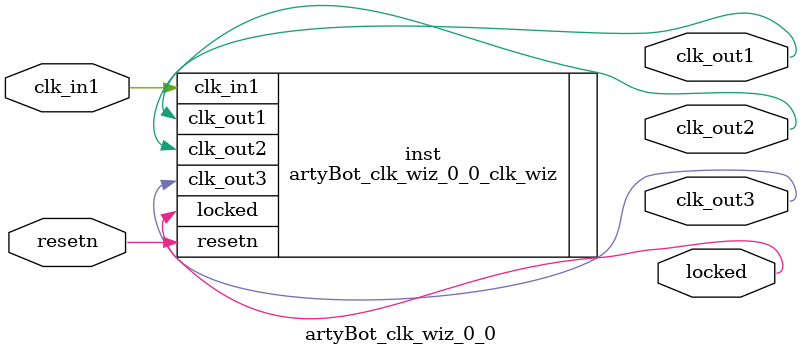
<source format=v>


`timescale 1ps/1ps

(* CORE_GENERATION_INFO = "artyBot_clk_wiz_0_0,clk_wiz_v5_3_3_0,{component_name=artyBot_clk_wiz_0_0,use_phase_alignment=true,use_min_o_jitter=false,use_max_i_jitter=false,use_dyn_phase_shift=false,use_inclk_switchover=false,use_dyn_reconfig=false,enable_axi=0,feedback_source=FDBK_AUTO,PRIMITIVE=MMCM,num_out_clk=3,clkin1_period=10.0,clkin2_period=10.0,use_power_down=false,use_reset=true,use_locked=true,use_inclk_stopped=false,feedback_type=SINGLE,CLOCK_MGR_TYPE=NA,manual_override=false}" *)

module artyBot_clk_wiz_0_0 
 (
  // Clock out ports
  output        clk_out1,
  output        clk_out2,
  output        clk_out3,
  // Status and control signals
  input         resetn,
  output        locked,
 // Clock in ports
  input         clk_in1
 );

  artyBot_clk_wiz_0_0_clk_wiz inst
  (
  // Clock out ports  
  .clk_out1(clk_out1),
  .clk_out2(clk_out2),
  .clk_out3(clk_out3),
  // Status and control signals               
  .resetn(resetn), 
  .locked(locked),
 // Clock in ports
  .clk_in1(clk_in1)
  );

endmodule

</source>
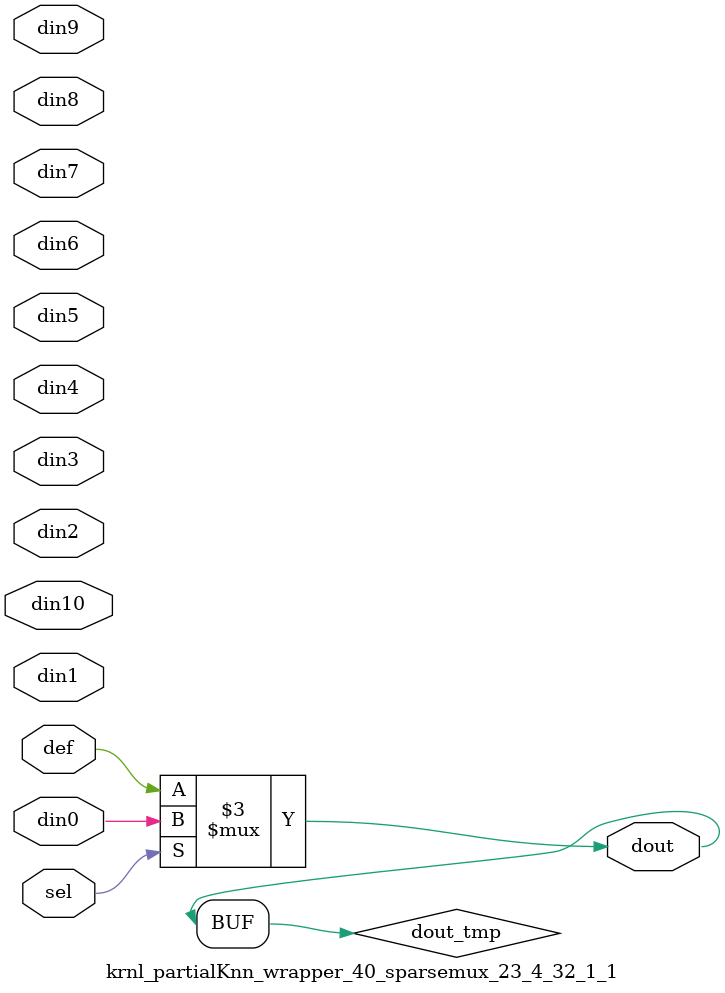
<source format=v>
`timescale 1 ns / 1 ps
module krnl_partialKnn_wrapper_40_sparsemux_23_4_32_1_1 (din0,din1,din2,din3,din4,din5,din6,din7,din8,din9,din10,def,sel,dout);
parameter din0_WIDTH = 1;
parameter din1_WIDTH = 1;
parameter din2_WIDTH = 1;
parameter din3_WIDTH = 1;
parameter din4_WIDTH = 1;
parameter din5_WIDTH = 1;
parameter din6_WIDTH = 1;
parameter din7_WIDTH = 1;
parameter din8_WIDTH = 1;
parameter din9_WIDTH = 1;
parameter din10_WIDTH = 1;
parameter def_WIDTH = 1;
parameter sel_WIDTH = 1;
parameter dout_WIDTH = 1;
parameter [sel_WIDTH-1:0] CASE0 = 1;
parameter [sel_WIDTH-1:0] CASE1 = 1;
parameter [sel_WIDTH-1:0] CASE2 = 1;
parameter [sel_WIDTH-1:0] CASE3 = 1;
parameter [sel_WIDTH-1:0] CASE4 = 1;
parameter [sel_WIDTH-1:0] CASE5 = 1;
parameter [sel_WIDTH-1:0] CASE6 = 1;
parameter [sel_WIDTH-1:0] CASE7 = 1;
parameter [sel_WIDTH-1:0] CASE8 = 1;
parameter [sel_WIDTH-1:0] CASE9 = 1;
parameter [sel_WIDTH-1:0] CASE10 = 1;
parameter ID = 1;
parameter NUM_STAGE = 1;
input [din0_WIDTH-1:0] din0;
input [din1_WIDTH-1:0] din1;
input [din2_WIDTH-1:0] din2;
input [din3_WIDTH-1:0] din3;
input [din4_WIDTH-1:0] din4;
input [din5_WIDTH-1:0] din5;
input [din6_WIDTH-1:0] din6;
input [din7_WIDTH-1:0] din7;
input [din8_WIDTH-1:0] din8;
input [din9_WIDTH-1:0] din9;
input [din10_WIDTH-1:0] din10;
input [def_WIDTH-1:0] def;
input [sel_WIDTH-1:0] sel;
output [dout_WIDTH-1:0] dout;
reg [dout_WIDTH-1:0] dout_tmp;
always @ (*) begin
case (sel)
    
    CASE0 : dout_tmp = din0;
    
    CASE1 : dout_tmp = din1;
    
    CASE2 : dout_tmp = din2;
    
    CASE3 : dout_tmp = din3;
    
    CASE4 : dout_tmp = din4;
    
    CASE5 : dout_tmp = din5;
    
    CASE6 : dout_tmp = din6;
    
    CASE7 : dout_tmp = din7;
    
    CASE8 : dout_tmp = din8;
    
    CASE9 : dout_tmp = din9;
    
    CASE10 : dout_tmp = din10;
    
    default : dout_tmp = def;
endcase
end
assign dout = dout_tmp;
endmodule
</source>
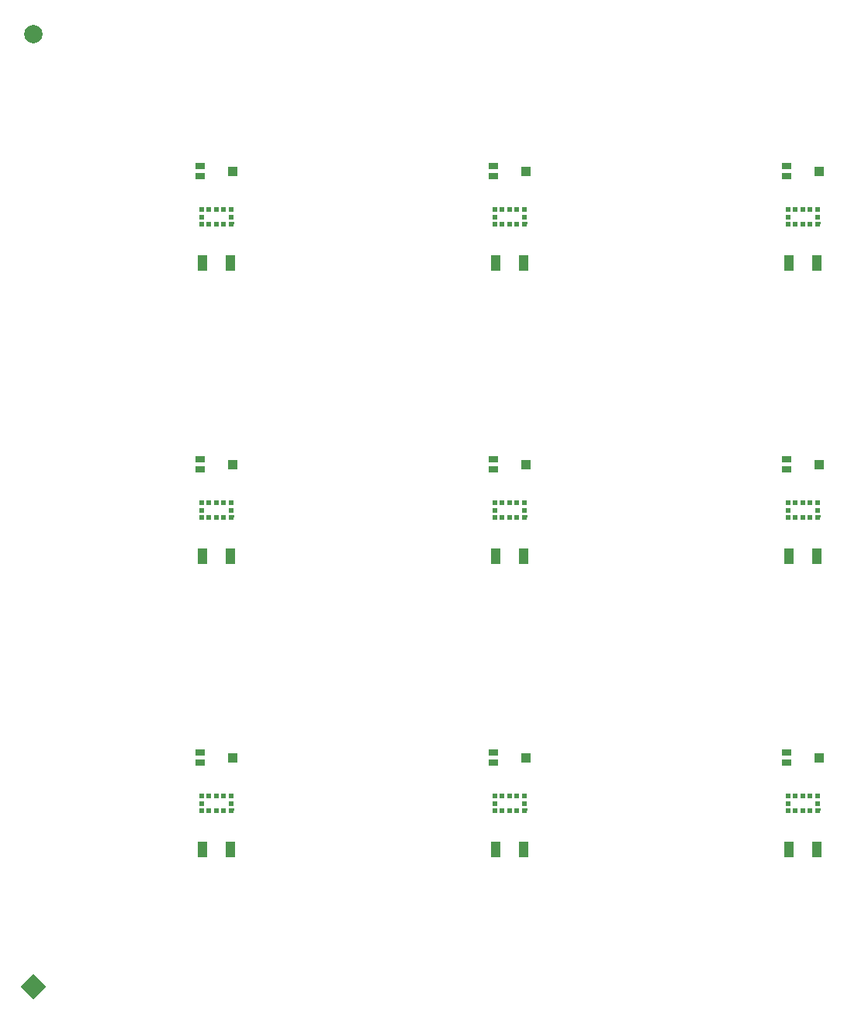
<source format=gtp>
G04*
G04 #@! TF.GenerationSoftware,Altium Limited,Altium Designer,23.5.1 (21)*
G04*
G04 Layer_Color=8421504*
%FSAX44Y44*%
%MOMM*%
G71*
G04*
G04 #@! TF.SameCoordinates,899CF12F-B0FD-4176-B9D3-CD2A61966E73*
G04*
G04*
G04 #@! TF.FilePolarity,Positive*
G04*
G01*
G75*
%ADD10P,2.8284X4X270.0*%
%ADD11C,2.0000*%
%ADD12R,1.1000X1.0000*%
%ADD13R,1.1000X0.8000*%
%ADD14R,1.0160X1.7780*%
%ADD15R,0.5000X0.5000*%
%ADD16C,0.4500*%
G36*
X00879301Y00852001D02*
X00878501D01*
Y00849501D01*
X00873501D01*
Y00854501D01*
X00879301D01*
Y00852001D01*
D02*
G37*
G36*
X00559300D02*
X00558500D01*
Y00849501D01*
X00553500D01*
Y00854501D01*
X00559300D01*
Y00852001D01*
D02*
G37*
G36*
X00239300D02*
X00238500D01*
Y00849501D01*
X00233500D01*
Y00854501D01*
X00239300D01*
Y00852001D01*
D02*
G37*
G36*
X00879301Y00532000D02*
X00878501D01*
Y00529500D01*
X00873501D01*
Y00534500D01*
X00879301D01*
Y00532000D01*
D02*
G37*
G36*
X00559300D02*
X00558500D01*
Y00529500D01*
X00553500D01*
Y00534500D01*
X00559300D01*
Y00532000D01*
D02*
G37*
G36*
X00239300D02*
X00238500D01*
Y00529500D01*
X00233500D01*
Y00534500D01*
X00239300D01*
Y00532000D01*
D02*
G37*
G36*
X00879301Y00212000D02*
X00878501D01*
Y00209500D01*
X00873501D01*
Y00214500D01*
X00879301D01*
Y00212000D01*
D02*
G37*
G36*
X00559300D02*
X00558500D01*
Y00209500D01*
X00553500D01*
Y00214500D01*
X00559300D01*
Y00212000D01*
D02*
G37*
G36*
X00239300D02*
X00238500D01*
Y00209500D01*
X00233500D01*
Y00214500D01*
X00239300D01*
Y00212000D01*
D02*
G37*
D10*
X00020000Y00020000D02*
D03*
D11*
X00020000Y01060000D02*
D03*
D12*
X00237750Y00270000D02*
D03*
X00557750D02*
D03*
X00877751D02*
D03*
X00237750Y00590000D02*
D03*
X00557750D02*
D03*
X00877751D02*
D03*
X00237750Y00910001D02*
D03*
X00557750D02*
D03*
X00877751D02*
D03*
D13*
X00202250Y00264500D02*
D03*
Y00275500D02*
D03*
X00522250Y00264500D02*
D03*
Y00275500D02*
D03*
X00842251Y00264500D02*
D03*
Y00275500D02*
D03*
X00202250Y00584500D02*
D03*
Y00595500D02*
D03*
X00522250Y00584500D02*
D03*
Y00595500D02*
D03*
X00842251Y00584500D02*
D03*
Y00595500D02*
D03*
X00202250Y00904501D02*
D03*
Y00915500D02*
D03*
X00522250Y00904501D02*
D03*
Y00915500D02*
D03*
X00842251Y00904501D02*
D03*
Y00915500D02*
D03*
D14*
X00235240Y00170000D02*
D03*
X00204760D02*
D03*
X00555240D02*
D03*
X00524760D02*
D03*
X00875241D02*
D03*
X00844761D02*
D03*
X00235240Y00490000D02*
D03*
X00204760D02*
D03*
X00555240D02*
D03*
X00524760D02*
D03*
X00875241D02*
D03*
X00844761D02*
D03*
X00235240Y00810000D02*
D03*
X00204760D02*
D03*
X00555240D02*
D03*
X00524760D02*
D03*
X00875241D02*
D03*
X00844761D02*
D03*
D15*
X00228000Y00212000D02*
D03*
X00220000D02*
D03*
X00212000D02*
D03*
X00204000D02*
D03*
Y00228000D02*
D03*
X00212000D02*
D03*
X00220000D02*
D03*
X00228000D02*
D03*
X00236000D02*
D03*
X00204000Y00220000D02*
D03*
X00236000D02*
D03*
X00548000Y00212000D02*
D03*
X00540000D02*
D03*
X00532000D02*
D03*
X00524000D02*
D03*
Y00228000D02*
D03*
X00532000D02*
D03*
X00540000D02*
D03*
X00548000D02*
D03*
X00556000D02*
D03*
X00524000Y00220000D02*
D03*
X00556000D02*
D03*
X00868001Y00212000D02*
D03*
X00860001D02*
D03*
X00852001D02*
D03*
X00844001D02*
D03*
Y00228000D02*
D03*
X00852001D02*
D03*
X00860001D02*
D03*
X00868001D02*
D03*
X00876001D02*
D03*
X00844001Y00220000D02*
D03*
X00876001D02*
D03*
X00228000Y00532000D02*
D03*
X00220000D02*
D03*
X00212000D02*
D03*
X00204000D02*
D03*
Y00548000D02*
D03*
X00212000D02*
D03*
X00220000D02*
D03*
X00228000D02*
D03*
X00236000D02*
D03*
X00204000Y00540000D02*
D03*
X00236000D02*
D03*
X00548000Y00532000D02*
D03*
X00540000D02*
D03*
X00532000D02*
D03*
X00524000D02*
D03*
Y00548000D02*
D03*
X00532000D02*
D03*
X00540000D02*
D03*
X00548000D02*
D03*
X00556000D02*
D03*
X00524000Y00540000D02*
D03*
X00556000D02*
D03*
X00868001Y00532000D02*
D03*
X00860001D02*
D03*
X00852001D02*
D03*
X00844001D02*
D03*
Y00548000D02*
D03*
X00852001D02*
D03*
X00860001D02*
D03*
X00868001D02*
D03*
X00876001D02*
D03*
X00844001Y00540000D02*
D03*
X00876001D02*
D03*
X00228000Y00852001D02*
D03*
X00220000D02*
D03*
X00212000D02*
D03*
X00204000D02*
D03*
Y00868000D02*
D03*
X00212000D02*
D03*
X00220000D02*
D03*
X00228000D02*
D03*
X00236000D02*
D03*
X00204000Y00860001D02*
D03*
X00236000D02*
D03*
X00548000Y00852001D02*
D03*
X00540000D02*
D03*
X00532000D02*
D03*
X00524000D02*
D03*
Y00868000D02*
D03*
X00532000D02*
D03*
X00540000D02*
D03*
X00548000D02*
D03*
X00556000D02*
D03*
X00524000Y00860001D02*
D03*
X00556000D02*
D03*
X00868001Y00852001D02*
D03*
X00860001D02*
D03*
X00852001D02*
D03*
X00844001D02*
D03*
Y00868000D02*
D03*
X00852001D02*
D03*
X00860001D02*
D03*
X00868001D02*
D03*
X00876001D02*
D03*
X00844001Y00860001D02*
D03*
X00876001D02*
D03*
D16*
X00236000Y00212000D02*
D03*
X00556000D02*
D03*
X00876001D02*
D03*
X00236000Y00532000D02*
D03*
X00556000D02*
D03*
X00876001D02*
D03*
X00236000Y00852001D02*
D03*
X00556000D02*
D03*
X00876001D02*
D03*
M02*

</source>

= = = =

Repeat the records above exactly, from the first line through the line that contains "parameter [sel_WIDTH-1:0] CASE1 = 1;", and leave out the pictures.

Reply:
<source format=v>


`timescale 1ps/1ps

(* CORE_GENERATION_INFO = "artyBot_clk_wiz_0_0,clk_wiz_v5_3_3_0,{component_name=artyBot_clk_wiz_0_0,use_phase_alignment=true,use_min_o_jitter=false,use_max_i_jitter=false,use_dyn_phase_shift=false,use_inclk_switchover=false,use_dyn_reconfig=false,enable_axi=0,feedback_source=FDBK_AUTO,PRIMITIVE=MMCM,num_out_clk=3,clkin1_period=10.0,clkin2_period=10.0,use_power_down=false,use_reset=true,use_locked=true,use_inclk_stopped=false,feedback_type=SINGLE,CLOCK_MGR_TYPE=NA,manual_override=false}" *)

module artyBot_clk_wiz_0_0 
 (
  // Clock out ports
  output        clk_out1,
  output        clk_out2,
  output        clk_out3,
  // Status and control signals
  input         resetn,
  output        locked,
 // Clock in ports
  input         clk_in1
 );

  artyBot_clk_wiz_0_0_clk_wiz inst
  (
  // Clock out ports  
  .clk_out1(clk_out1),
  .clk_out2(clk_out2),
  .clk_out3(clk_out3),
  // Status and control signals               
  .resetn(resetn), 
  .locked(locked),
 // Clock in ports
  .clk_in1(clk_in1)
  );

endmodule

</source>
<source format=v>
`timescale 1 ns / 1 ps
module krnl_partialKnn_wrapper_40_sparsemux_23_4_32_1_1 (din0,din1,din2,din3,din4,din5,din6,din7,din8,din9,din10,def,sel,dout);
parameter din0_WIDTH = 1;
parameter din1_WIDTH = 1;
parameter din2_WIDTH = 1;
parameter din3_WIDTH = 1;
parameter din4_WIDTH = 1;
parameter din5_WIDTH = 1;
parameter din6_WIDTH = 1;
parameter din7_WIDTH = 1;
parameter din8_WIDTH = 1;
parameter din9_WIDTH = 1;
parameter din10_WIDTH = 1;
parameter def_WIDTH = 1;
parameter sel_WIDTH = 1;
parameter dout_WIDTH = 1;
parameter [sel_WIDTH-1:0] CASE0 = 1;
parameter [sel_WIDTH-1:0] CASE1 = 1;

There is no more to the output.